Énoncé de la tâche a »
Recopiez à l'identique, dans les enregistrements, les lignes allant de celle qui contient « Indeed, black fabric » jusqu'à la dernière ligne des enregistrements, les deux incluses.

── Extrait du document

Comme le notait feu Jaime Semprun il y a près de 50 ans dans son Précis de récupération (1976),
« S’il est une lecture plus propre à persuader de l’inéluctable effondrement de cette société que celle des très nombreux ouvrages en exposant les diverses tares, c’est bien celle de ceux, plus nombreux encore, qui s’avisent d’y proposer quelque remède. Ma supériorité évidente, dont le lecteur appréciera bien vite tous les avantages, est de ne présenter aucune solution : j’attaque le problème en la personne de ceux qui s’efforcent désespérément d’en maquiller l’énoncé. »

────
── Enregistrements fournis

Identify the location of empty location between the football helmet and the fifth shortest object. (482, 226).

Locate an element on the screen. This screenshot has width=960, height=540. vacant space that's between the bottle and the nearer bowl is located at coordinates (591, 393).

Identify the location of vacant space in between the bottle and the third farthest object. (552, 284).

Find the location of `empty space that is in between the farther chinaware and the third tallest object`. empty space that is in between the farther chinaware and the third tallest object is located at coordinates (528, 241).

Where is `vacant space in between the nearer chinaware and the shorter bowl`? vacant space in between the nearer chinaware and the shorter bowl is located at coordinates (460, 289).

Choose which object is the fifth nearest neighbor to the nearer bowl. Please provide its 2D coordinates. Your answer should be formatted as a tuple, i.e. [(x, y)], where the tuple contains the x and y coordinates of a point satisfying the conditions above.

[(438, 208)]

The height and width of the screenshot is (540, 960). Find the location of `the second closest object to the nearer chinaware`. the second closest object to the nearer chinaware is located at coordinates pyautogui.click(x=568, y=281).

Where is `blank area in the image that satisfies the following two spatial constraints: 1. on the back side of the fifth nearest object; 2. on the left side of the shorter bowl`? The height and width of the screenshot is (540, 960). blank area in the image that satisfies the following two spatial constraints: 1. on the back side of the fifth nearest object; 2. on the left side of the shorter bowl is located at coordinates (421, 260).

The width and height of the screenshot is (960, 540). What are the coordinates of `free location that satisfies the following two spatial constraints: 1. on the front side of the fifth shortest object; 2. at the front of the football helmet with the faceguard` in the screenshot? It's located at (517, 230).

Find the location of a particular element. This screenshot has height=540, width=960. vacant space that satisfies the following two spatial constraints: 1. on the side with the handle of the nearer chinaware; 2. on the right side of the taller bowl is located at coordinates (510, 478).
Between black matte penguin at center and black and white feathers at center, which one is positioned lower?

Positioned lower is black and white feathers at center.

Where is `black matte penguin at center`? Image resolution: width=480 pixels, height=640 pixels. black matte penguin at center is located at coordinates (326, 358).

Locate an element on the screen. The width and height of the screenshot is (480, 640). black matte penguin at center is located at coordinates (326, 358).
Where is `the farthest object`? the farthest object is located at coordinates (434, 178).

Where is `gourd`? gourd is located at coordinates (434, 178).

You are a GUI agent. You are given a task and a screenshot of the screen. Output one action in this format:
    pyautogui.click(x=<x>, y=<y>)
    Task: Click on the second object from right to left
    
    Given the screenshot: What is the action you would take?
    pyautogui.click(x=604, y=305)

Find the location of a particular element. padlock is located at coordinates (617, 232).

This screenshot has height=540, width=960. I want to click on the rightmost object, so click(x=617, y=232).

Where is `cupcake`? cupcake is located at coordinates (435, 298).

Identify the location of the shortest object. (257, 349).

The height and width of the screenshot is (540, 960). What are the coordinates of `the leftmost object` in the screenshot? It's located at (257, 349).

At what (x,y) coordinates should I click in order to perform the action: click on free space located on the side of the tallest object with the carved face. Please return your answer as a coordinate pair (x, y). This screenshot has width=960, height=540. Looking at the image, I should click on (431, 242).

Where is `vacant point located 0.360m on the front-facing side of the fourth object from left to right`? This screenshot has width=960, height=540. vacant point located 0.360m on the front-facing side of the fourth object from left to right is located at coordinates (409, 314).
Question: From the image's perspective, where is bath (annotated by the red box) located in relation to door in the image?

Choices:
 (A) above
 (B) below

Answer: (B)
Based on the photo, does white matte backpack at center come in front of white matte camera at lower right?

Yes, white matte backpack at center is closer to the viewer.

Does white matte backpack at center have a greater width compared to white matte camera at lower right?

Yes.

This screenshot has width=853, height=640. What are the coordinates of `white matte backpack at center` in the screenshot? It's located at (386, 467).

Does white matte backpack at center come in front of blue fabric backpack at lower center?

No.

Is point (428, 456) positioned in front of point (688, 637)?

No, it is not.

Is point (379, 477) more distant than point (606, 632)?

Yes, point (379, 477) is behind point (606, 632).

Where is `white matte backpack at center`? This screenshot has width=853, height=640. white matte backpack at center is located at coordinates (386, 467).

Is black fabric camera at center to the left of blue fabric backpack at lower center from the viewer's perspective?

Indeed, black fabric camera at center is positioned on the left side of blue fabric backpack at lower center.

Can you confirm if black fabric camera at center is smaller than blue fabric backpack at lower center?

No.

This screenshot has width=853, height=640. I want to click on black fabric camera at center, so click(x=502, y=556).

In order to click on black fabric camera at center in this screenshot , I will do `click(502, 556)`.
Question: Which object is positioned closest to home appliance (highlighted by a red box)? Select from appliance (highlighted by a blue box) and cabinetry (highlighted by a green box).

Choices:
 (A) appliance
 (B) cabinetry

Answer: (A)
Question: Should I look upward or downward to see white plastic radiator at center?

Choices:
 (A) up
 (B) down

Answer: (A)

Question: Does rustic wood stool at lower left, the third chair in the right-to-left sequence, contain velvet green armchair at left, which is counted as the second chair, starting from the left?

────

Énoncé de la tâche b »
Reproduisez intégralement et sans aucune modification l'extrait du document.

Réponse attendue a »
Indeed, black fabric camera at center is positioned on the left side of blue fabric backpack at lower center.

Can you confirm if black fabric camera at center is smaller than blue fabric backpack at lower center?

No.

This screenshot has width=853, height=640. I want to click on black fabric camera at center, so click(x=502, y=556).

In order to click on black fabric camera at center in this screenshot , I will do `click(502, 556)`.
Question: Which object is positioned closest to home appliance (highlighted by a red box)? Select from appliance (highlighted by a blue box) and cabinetry (highlighted by a green box).

Choices:
 (A) appliance
 (B) cabinetry

Answer: (A)
Question: Should I look upward or downward to see white plastic radiator at center?

Choices:
 (A) up
 (B) down

Answer: (A)

Question: Does rustic wood stool at lower left, the third chair in the right-to-left sequence, contain velvet green armchair at left, which is counted as the second chair, starting from the left?

Réponse attendue b »
Comme le notait feu Jaime Semprun il y a près de 50 ans dans son Précis de récupération (1976),
« S’il est une lecture plus propre à persuader de l’inéluctable effondrement de cette société que celle des très nombreux ouvrages en exposant les diverses tares, c’est bien celle de ceux, plus nombreux encore, qui s’avisent d’y proposer quelque remède. Ma supériorité évidente, dont le lecteur appréciera bien vite tous les avantages, est de ne présenter aucune solution : j’attaque le problème en la personne de ceux qui s’efforcent désespérément d’en maquiller l’énoncé. »